# Aim
Convert the stretch of the listing from its start through the line containing "elevation (m): 129" into a JSON list of strings, one string per line and with blank lines omitted.

# Material shown

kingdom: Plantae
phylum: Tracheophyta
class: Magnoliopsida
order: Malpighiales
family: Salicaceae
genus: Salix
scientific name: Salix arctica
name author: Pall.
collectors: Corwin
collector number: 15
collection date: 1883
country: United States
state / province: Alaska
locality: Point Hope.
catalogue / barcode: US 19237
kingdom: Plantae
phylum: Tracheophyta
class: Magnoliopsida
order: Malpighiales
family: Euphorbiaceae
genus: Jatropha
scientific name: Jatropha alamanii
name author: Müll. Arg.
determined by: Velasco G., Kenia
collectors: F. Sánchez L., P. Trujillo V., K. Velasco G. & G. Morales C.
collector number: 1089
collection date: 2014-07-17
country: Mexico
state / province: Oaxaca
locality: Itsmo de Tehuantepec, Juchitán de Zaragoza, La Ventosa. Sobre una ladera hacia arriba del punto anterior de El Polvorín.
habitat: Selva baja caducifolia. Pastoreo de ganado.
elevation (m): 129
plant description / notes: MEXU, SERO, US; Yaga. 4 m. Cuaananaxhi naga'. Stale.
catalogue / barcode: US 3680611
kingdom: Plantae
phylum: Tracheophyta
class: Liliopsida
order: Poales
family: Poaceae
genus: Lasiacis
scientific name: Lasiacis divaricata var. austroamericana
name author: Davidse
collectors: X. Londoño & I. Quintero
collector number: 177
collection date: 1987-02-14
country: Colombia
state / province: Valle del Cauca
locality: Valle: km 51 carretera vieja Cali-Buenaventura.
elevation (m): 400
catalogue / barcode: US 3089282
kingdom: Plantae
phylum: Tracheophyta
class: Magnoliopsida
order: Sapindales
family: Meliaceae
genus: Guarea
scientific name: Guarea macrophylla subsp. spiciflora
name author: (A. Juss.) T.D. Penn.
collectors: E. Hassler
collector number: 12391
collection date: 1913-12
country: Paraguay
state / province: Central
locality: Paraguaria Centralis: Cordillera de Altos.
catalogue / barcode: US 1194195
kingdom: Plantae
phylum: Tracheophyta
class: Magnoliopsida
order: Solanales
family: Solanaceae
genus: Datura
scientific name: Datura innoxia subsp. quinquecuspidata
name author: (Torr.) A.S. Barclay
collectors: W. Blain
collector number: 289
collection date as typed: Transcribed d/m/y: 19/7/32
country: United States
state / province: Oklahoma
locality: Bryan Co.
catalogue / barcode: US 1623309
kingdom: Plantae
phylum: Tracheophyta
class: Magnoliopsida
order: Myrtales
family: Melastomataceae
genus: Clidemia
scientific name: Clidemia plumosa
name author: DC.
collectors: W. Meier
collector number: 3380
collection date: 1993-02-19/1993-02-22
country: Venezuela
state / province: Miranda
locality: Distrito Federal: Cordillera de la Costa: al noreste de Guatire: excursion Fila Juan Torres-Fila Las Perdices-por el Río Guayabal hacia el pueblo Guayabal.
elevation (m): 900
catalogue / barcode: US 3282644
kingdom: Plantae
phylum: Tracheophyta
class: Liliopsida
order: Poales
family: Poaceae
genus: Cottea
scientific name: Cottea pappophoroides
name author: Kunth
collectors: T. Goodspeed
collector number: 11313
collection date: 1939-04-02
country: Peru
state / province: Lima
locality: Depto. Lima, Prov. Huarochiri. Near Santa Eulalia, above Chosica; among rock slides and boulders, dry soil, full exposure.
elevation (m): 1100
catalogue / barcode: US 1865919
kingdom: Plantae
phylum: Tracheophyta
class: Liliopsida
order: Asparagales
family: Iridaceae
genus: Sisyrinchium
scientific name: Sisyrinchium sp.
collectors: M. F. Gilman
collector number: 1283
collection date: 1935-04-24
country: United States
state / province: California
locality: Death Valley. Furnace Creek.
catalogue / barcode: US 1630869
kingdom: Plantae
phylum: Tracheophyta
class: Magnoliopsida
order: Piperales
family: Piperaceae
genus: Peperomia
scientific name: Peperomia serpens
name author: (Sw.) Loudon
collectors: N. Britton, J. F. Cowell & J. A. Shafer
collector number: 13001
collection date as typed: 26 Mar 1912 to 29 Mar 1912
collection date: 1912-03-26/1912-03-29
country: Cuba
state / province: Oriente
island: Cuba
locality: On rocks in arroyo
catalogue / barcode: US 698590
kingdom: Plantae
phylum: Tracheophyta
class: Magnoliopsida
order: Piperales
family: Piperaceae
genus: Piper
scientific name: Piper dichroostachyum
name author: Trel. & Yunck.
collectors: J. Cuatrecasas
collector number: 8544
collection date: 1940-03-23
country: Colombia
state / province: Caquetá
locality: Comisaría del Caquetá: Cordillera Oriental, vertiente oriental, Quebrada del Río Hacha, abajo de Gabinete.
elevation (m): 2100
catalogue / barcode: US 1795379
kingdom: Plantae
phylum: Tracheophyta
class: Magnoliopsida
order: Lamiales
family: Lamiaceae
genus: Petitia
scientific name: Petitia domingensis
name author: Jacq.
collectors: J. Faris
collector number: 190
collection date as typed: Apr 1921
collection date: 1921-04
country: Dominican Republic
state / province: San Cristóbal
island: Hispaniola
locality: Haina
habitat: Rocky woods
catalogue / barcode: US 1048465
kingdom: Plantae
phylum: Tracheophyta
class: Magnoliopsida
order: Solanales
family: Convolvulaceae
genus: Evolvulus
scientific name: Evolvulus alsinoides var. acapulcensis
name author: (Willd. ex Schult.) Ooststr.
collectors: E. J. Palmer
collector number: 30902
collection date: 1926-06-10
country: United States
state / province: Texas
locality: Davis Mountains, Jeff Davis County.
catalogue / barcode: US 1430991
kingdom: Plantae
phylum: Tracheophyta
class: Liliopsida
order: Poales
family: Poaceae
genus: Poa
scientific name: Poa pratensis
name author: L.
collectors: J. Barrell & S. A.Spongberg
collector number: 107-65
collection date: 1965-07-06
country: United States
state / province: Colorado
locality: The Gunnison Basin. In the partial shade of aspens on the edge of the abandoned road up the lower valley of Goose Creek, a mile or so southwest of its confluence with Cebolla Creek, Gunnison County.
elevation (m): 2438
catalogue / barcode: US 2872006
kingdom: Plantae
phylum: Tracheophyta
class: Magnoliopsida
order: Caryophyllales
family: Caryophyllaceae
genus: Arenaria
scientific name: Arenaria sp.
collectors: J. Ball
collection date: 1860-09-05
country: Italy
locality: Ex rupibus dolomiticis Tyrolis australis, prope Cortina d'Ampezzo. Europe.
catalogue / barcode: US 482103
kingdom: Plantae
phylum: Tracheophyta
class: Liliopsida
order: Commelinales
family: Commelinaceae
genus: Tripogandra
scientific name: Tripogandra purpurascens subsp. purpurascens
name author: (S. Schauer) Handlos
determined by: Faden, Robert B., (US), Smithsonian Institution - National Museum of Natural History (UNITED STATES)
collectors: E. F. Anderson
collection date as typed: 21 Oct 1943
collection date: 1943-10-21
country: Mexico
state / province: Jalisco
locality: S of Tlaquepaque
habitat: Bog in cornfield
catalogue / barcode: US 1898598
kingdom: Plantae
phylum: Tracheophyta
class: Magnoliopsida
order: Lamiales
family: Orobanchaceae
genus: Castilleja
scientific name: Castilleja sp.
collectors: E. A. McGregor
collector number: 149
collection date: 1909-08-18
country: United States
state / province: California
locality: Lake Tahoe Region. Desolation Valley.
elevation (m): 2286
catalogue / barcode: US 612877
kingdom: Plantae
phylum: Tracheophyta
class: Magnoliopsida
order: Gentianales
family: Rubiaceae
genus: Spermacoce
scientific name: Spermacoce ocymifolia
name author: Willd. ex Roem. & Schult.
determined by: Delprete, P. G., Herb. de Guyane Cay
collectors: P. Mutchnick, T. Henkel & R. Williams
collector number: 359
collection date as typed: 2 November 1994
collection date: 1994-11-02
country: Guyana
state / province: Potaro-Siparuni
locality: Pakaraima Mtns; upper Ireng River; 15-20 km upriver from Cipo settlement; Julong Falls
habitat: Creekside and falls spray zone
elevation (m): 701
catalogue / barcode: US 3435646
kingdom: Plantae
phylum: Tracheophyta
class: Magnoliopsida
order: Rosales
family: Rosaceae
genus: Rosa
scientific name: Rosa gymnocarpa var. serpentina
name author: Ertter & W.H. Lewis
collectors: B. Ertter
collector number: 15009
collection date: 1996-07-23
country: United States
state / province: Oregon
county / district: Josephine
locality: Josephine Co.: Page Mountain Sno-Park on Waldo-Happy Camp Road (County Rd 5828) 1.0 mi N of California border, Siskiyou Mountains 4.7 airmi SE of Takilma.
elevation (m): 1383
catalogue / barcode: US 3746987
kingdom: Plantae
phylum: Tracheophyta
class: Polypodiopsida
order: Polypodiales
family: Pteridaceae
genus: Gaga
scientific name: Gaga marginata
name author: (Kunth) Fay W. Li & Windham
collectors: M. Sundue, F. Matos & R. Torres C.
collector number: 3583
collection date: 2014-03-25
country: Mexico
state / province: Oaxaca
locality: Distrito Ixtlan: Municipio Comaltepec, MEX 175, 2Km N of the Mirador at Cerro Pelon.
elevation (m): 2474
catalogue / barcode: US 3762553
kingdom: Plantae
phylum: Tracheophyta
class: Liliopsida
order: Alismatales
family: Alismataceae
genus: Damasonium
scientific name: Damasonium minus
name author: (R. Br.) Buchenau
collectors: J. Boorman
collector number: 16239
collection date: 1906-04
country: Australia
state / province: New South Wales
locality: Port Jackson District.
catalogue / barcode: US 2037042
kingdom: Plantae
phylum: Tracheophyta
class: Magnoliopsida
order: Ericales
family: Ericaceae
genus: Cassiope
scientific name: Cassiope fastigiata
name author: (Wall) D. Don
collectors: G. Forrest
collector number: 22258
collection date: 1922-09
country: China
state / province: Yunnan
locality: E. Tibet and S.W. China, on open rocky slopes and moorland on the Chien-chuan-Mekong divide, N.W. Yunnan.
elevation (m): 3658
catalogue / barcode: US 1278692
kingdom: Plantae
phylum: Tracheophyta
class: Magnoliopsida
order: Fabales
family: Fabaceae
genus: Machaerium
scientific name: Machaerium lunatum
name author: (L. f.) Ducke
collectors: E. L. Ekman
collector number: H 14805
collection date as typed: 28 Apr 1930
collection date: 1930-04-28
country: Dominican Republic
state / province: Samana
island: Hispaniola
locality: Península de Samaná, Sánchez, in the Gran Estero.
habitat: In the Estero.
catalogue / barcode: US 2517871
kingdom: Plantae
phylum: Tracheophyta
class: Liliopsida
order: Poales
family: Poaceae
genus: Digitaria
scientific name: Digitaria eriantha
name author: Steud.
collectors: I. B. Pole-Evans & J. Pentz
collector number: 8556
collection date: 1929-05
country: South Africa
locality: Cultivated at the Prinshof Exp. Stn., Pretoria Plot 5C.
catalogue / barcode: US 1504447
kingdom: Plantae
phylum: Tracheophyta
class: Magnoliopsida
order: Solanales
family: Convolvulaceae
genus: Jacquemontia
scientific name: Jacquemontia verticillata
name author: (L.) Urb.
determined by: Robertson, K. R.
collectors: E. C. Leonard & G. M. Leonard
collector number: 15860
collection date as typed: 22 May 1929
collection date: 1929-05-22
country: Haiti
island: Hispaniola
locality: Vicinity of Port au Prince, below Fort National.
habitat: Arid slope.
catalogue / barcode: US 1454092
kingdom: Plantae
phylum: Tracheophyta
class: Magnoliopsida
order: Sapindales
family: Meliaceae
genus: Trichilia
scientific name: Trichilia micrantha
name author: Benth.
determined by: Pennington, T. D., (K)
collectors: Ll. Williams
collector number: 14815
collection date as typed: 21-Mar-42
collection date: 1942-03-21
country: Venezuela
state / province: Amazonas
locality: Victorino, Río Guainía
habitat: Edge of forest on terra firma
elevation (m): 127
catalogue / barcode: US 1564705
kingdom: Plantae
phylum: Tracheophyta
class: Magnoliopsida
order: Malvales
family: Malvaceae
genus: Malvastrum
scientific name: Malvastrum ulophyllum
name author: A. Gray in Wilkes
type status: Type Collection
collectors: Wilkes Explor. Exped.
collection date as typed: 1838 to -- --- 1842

# Result for this task
[
  "kingdom: Plantae",
  "phylum: Tracheophyta",
  "class: Magnoliopsida",
  "order: Malpighiales",
  "family: Salicaceae",
  "genus: Salix",
  "scientific name: Salix arctica",
  "name author: Pall.",
  "collectors: Corwin",
  "collector number: 15",
  "collection date: 1883",
  "country: United States",
  "state / province: Alaska",
  "locality: Point Hope.",
  "catalogue / barcode: US 19237",
  "kingdom: Plantae",
  "phylum: Tracheophyta",
  "class: Magnoliopsida",
  "order: Malpighiales",
  "family: Euphorbiaceae",
  "genus: Jatropha",
  "scientific name: Jatropha alamanii",
  "name author: Müll. Arg.",
  "determined by: Velasco G., Kenia",
  "collectors: F. Sánchez L., P. Trujillo V., K. Velasco G. & G. Morales C.",
  "collector number: 1089",
  "collection date: 2014-07-17",
  "country: Mexico",
  "state / province: Oaxaca",
  "locality: Itsmo de Tehuantepec, Juchitán de Zaragoza, La Ventosa. Sobre una ladera hacia arriba del punto anterior de El Polvorín.",
  "habitat: Selva baja caducifolia. Pastoreo de ganado.",
  "elevation (m): 129"
]